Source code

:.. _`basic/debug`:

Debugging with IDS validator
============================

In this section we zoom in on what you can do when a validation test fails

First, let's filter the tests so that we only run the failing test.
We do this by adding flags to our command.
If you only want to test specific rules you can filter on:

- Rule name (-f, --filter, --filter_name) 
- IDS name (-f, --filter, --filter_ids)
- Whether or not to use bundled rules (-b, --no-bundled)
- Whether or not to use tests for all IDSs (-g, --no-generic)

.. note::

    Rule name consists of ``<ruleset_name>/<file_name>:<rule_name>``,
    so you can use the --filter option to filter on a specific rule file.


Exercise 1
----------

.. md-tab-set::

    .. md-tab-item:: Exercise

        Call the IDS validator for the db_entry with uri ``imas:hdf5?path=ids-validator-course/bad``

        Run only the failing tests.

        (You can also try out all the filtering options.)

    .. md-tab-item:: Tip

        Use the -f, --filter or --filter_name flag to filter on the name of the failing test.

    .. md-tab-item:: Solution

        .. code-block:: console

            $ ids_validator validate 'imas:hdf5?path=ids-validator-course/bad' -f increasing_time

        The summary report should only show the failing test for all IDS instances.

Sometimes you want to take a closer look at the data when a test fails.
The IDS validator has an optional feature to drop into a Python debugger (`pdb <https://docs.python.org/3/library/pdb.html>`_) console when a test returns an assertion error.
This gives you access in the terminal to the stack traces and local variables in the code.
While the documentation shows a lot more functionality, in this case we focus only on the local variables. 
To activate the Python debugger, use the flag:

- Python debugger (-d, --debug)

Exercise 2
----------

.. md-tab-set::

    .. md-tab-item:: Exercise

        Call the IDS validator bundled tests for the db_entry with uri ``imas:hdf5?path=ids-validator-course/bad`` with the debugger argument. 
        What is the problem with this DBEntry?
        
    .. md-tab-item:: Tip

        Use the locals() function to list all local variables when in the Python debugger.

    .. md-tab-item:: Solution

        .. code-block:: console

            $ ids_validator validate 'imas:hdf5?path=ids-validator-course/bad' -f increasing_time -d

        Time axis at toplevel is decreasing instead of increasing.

TASK ITEM
Copy out every line of the data where the word "debugger" occurs.

COMPLETED TASK
The IDS validator has an optional feature to drop into a Python debugger (`pdb <https://docs.python.org/3/library/pdb.html>`_) console when a test returns an assertion error.
To activate the Python debugger, use the flag:
- Python debugger (-d, --debug)
        Call the IDS validator bundled tests for the db_entry with uri ``imas:hdf5?path=ids-validator-course/bad`` with the debugger argument. 
        Use the locals() function to list all local variables when in the Python debugger.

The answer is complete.